Beijing, Hanoi able to solve sea dispute: FM

By Wang Zhaokun Source:Global Times Published: 2013-10-15 0:58:01

Chinese Premier Li Keqiang (L, front) meets with Vietnamese President Truong Tan Sang in Hanoi, Vietnam, Oct. 14, 2013. (Xinhua/Huang Jingwen)

The Chinese foreign ministry said on Monday that the decision to establish a maritime cooperation work group between China and Vietnam demonstrates the two countries' ability to solve the disputes in the South China Sea, which is the only problem left affecting the bilateral relationship.

The move shows to the world that China and Vietnam have the ability and wisdom to expand shared interests and narrow their differences, said foreign ministry spokeswoman Hua Chunying.

China hopes to work with Vietnam to promote long-term sustainable development of the China-Vietnam strategic partnership, she said.

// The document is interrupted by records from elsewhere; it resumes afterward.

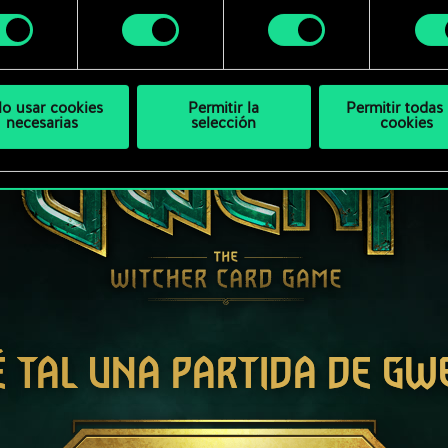
 modificar tus preferencias al respecto en el menú «Ajustes
miento
bajo.
lo usar cookies
Permitir la
Permitir todas 
necesarias
selección
cookies
É TAL UNA PARTIDA DE GW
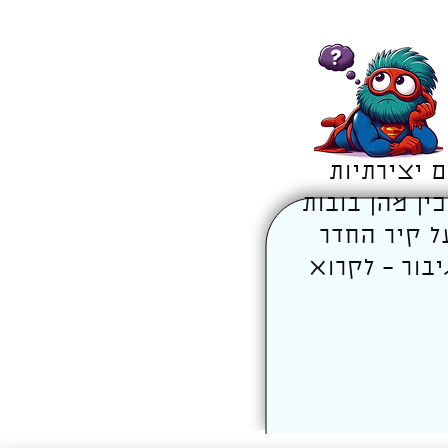
 יצירתיות
ין מהן בובות
על קיר החדר
בור – לקרוא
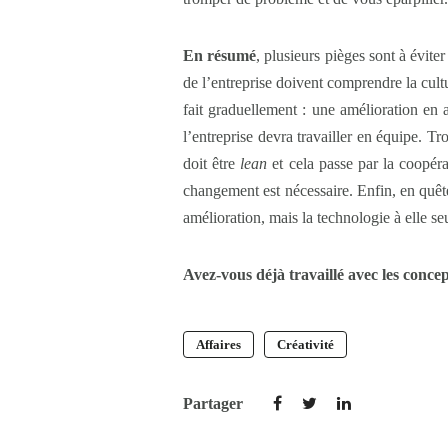
En résumé
, plusieurs pièges sont à évit
de l’entreprise doivent comprendre la cul
fait graduellement : une amélioration en 
l’entreprise devra travailler en équipe. Tr
doit être
lean
et cela passe par la coopér
changement est nécessaire. Enfin, en quête 
amélioration, mais la technologie à elle se
Avez-vous déjà travaillé avec les conce
Affaires
Créativité
Partager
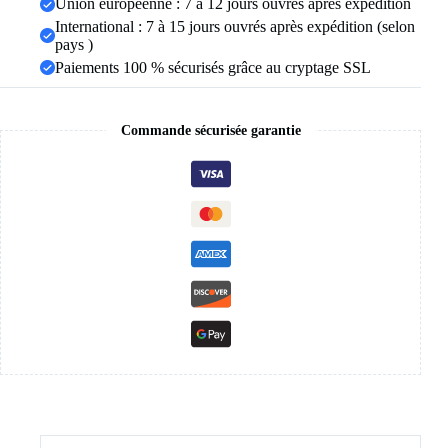
Union européenne : 7 à 12 jours ouvrés après expédition
pour
International : 7 à 15 jours ouvrés après expédition (selon
femmes
pays )
Paiements 100 % sécurisés grâce au cryptage SSL
Commande sécurisée garantie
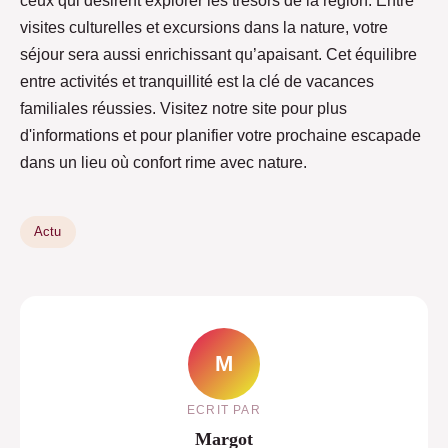
ceux qui désirent explorer les trésors de la région. Entre
visites culturelles et excursions dans la nature, votre
séjour sera aussi enrichissant qu’apaisant. Cet équilibre
entre activités et tranquillité est la clé de vacances
familiales réussies. Visitez notre site pour plus
d'informations et pour planifier votre prochaine escapade
dans un lieu où confort rime avec nature.
Actu
M
ECRIT PAR
Margot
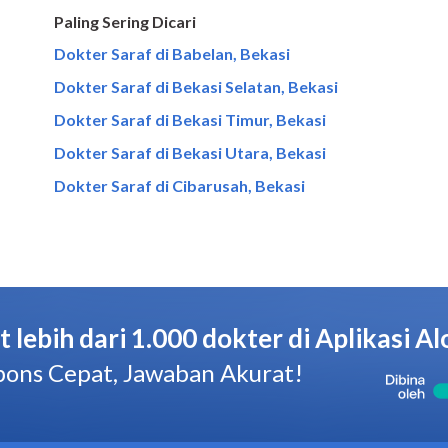
Paling Sering Dicari
Dokter Saraf di Babelan, Bekasi
Dokter Saraf di Bekasi Selatan, Bekasi
Dokter Saraf di Bekasi Timur, Bekasi
Dokter Saraf di Bekasi Utara, Bekasi
Dokter Saraf di Cibarusah, Bekasi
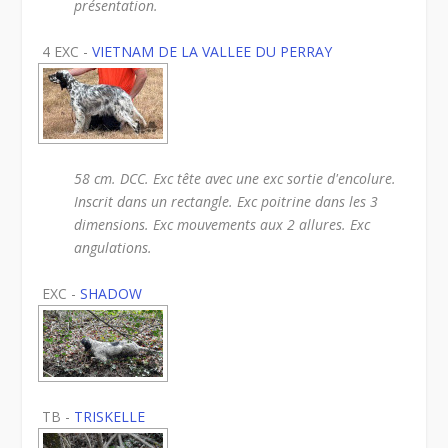
présentation.
4 EXC -
VIETNAM DE LA VALLEE DU PERRAY
58 cm. DCC. Exc tête avec une exc sortie d'encolure.
Inscrit dans un rectangle. Exc poitrine dans les 3
dimensions. Exc mouvements aux 2 allures. Exc
angulations.
EXC -
SHADOW
TB -
TRISKELLE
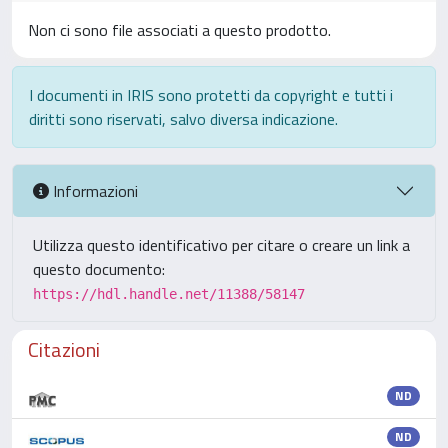
Non ci sono file associati a questo prodotto.
I documenti in IRIS sono protetti da copyright e tutti i
diritti sono riservati, salvo diversa indicazione.
Informazioni
Utilizza questo identificativo per citare o creare un link a
questo documento:
https://hdl.handle.net/11388/58147
Citazioni
ND
ND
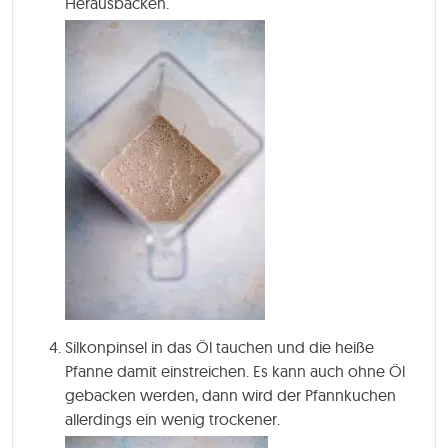
Herausbacken.
Silkonpinsel in das Öl tauchen und die heiße
Pfanne damit einstreichen. Es kann auch ohne Öl
gebacken werden, dann wird der Pfannkuchen
allerdings ein wenig trockener.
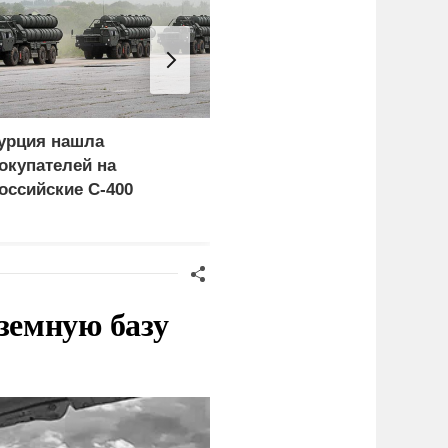
урция нашла
Пощечина всей системе
окупателей на
правосудия: что
оссийские C-400
натворил сын
украинского олигарха
земную базу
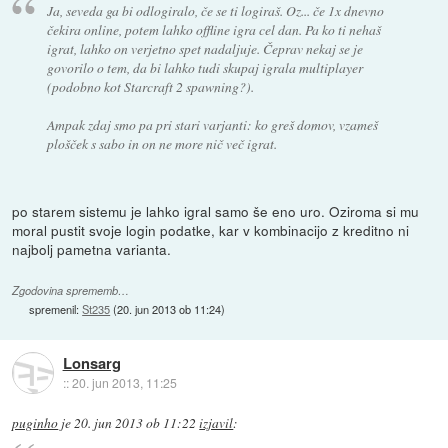
Ja, seveda ga bi odlogiralo, če se ti logiraš. Oz... če 1x dnevno
čekira online, potem lahko offline igra cel dan. Pa ko ti nehaš
igrat, lahko on verjetno spet nadaljuje. Čeprav nekaj se je
govorilo o tem, da bi lahko tudi skupaj igrala multiplayer
(podobno kot Starcraft 2 spawning?).
Ampak zdaj smo pa pri stari varjanti: ko greš domov, vzameš
plošček s sabo in on ne more nič več igrat.
po starem sistemu je lahko igral samo še eno uro. Oziroma si mu
moral pustit svoje login podatke, kar v kombinacijo z kreditno ni
najbolj pametna varianta.
Zgodovina sprememb…
spremenil:
St235
(
20. jun 2013 ob 11:24
)
Lonsarg
::
20. jun 2013, 11:25
puginho
je
20. jun 2013 ob 11:22
izjavil
:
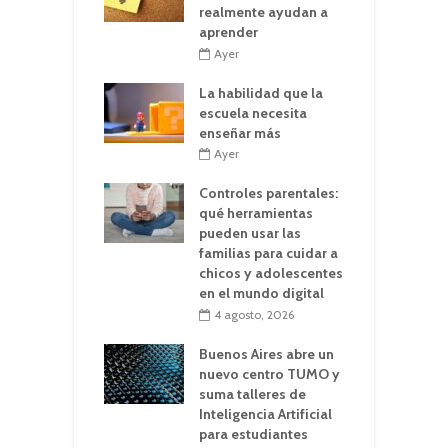
realmente ayudan a
aprender
Ayer
La habilidad que la
escuela necesita
enseñar más
Ayer
Controles parentales:
qué herramientas
pueden usar las
familias para cuidar a
chicos y adolescentes
en el mundo digital
4 agosto, 2026
Buenos Aires abre un
nuevo centro TUMO y
suma talleres de
Inteligencia Artificial
para estudiantes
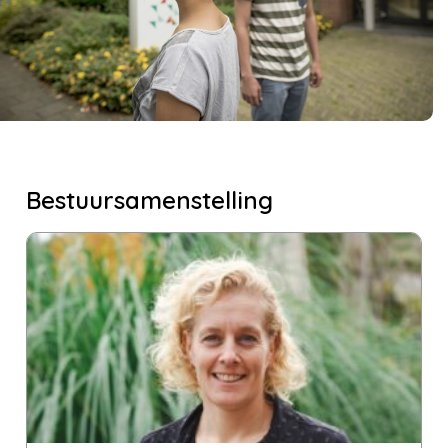
Bestuursamenstelling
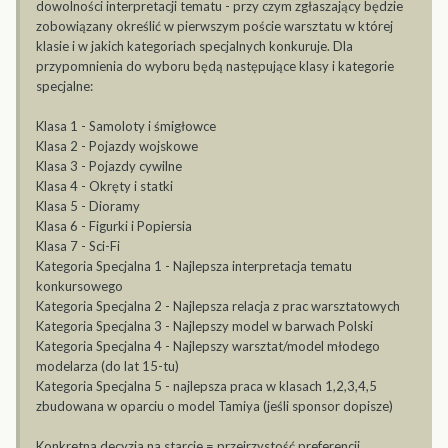
dowolności interpretacji tematu - przy czym zgłaszający będzie
zobowiązany określić w pierwszym poście warsztatu w której
klasie i w jakich kategoriach specjalnych konkuruje. Dla
przypomnienia do wyboru będą następujące klasy i kategorie
specjalne:
Klasa 1 - Samoloty i śmigłowce
Klasa 2 - Pojazdy wojskowe
Klasa 3 - Pojazdy cywilne
Klasa 4 - Okręty i statki
Klasa 5 - Dioramy
Klasa 6 - Figurki i Popiersia
Klasa 7 - Sci-Fi
Kategoria Specjalna 1 - Najlepsza interpretacja tematu
konkursowego
Kategoria Specjalna 2 - Najlepsza relacja z prac warsztatowych
Kategoria Specjalna 3 - Najlepszy model w barwach Polski
Kategoria Specjalna 4 - Najlepszy warsztat/model młodego
modelarza (do lat 15-tu)
Kategoria Specjalna 5 - najlepsza praca w klasach 1,2,3,4,5
zbudowana w oparciu o model Tamiya (jeśli sponsor dopisze)
Konkretna decyzja na starcie = przejrzystość preferencji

The agreement to establish the group was made between Chinese Premier Li Keqiang and his Vietnamese counterpart, Nguyen Tan Dung, during Li's visit to Vietnam on Sunday.

Analysts said China and Vietnam actually have a good foundation in their relations, although there are also complexities in developing the bilateral relationship.

Vietnam might hold expectations on improving relations with countries including the US and Japan, Bi Shihong, a professor with the School of International Studies at Yunnan University, told the Global Times, noting that Hanoi has joined the US-led Trans-Pacific Partnership (TPP) trade negotiations that exclude China.

"But when it comes to issues related to national sovereignty and political systems, Vietnam's position would be reserved and not to make any concessions," he said.

Du Jifeng, a research fellow at the Institute of Asia-Pacific Studies of the Chinese Academy of Social Sciences, told the Global Times that China-Vietnam relations are sometimes complicated due to historical and practical factors.

In practical terms, Hanoi needs to position its relationship with Beijing in a clear and objective way with China's rapid rise in recent years, especially as their bilateral relations were sometimes rocked by disputes in the South China Sea, said Du.

"Political mistrust could impact cooperation in other areas such as the economy," Du added.

Vietnam is a socialist nation, which makes it special among the ASEAN (Association of Southeast Asian Nations) countries, Su Hao, director of the Asia-Pacific Research Center at China Foreign Affairs University, told the Global Times Monday.

"When ASEAN was established in the first place, Vietnam was seen as its rival. And after Vietnam joined the bloc, the country saw itself as a representative of ASEAN in the new area and wanted to play a core role in the group and influence ASEAN's future development," he said.

Su said if major countries in the region could develop good relations with Vietnam, this would help them coordinate cooperation programs with ASEAN.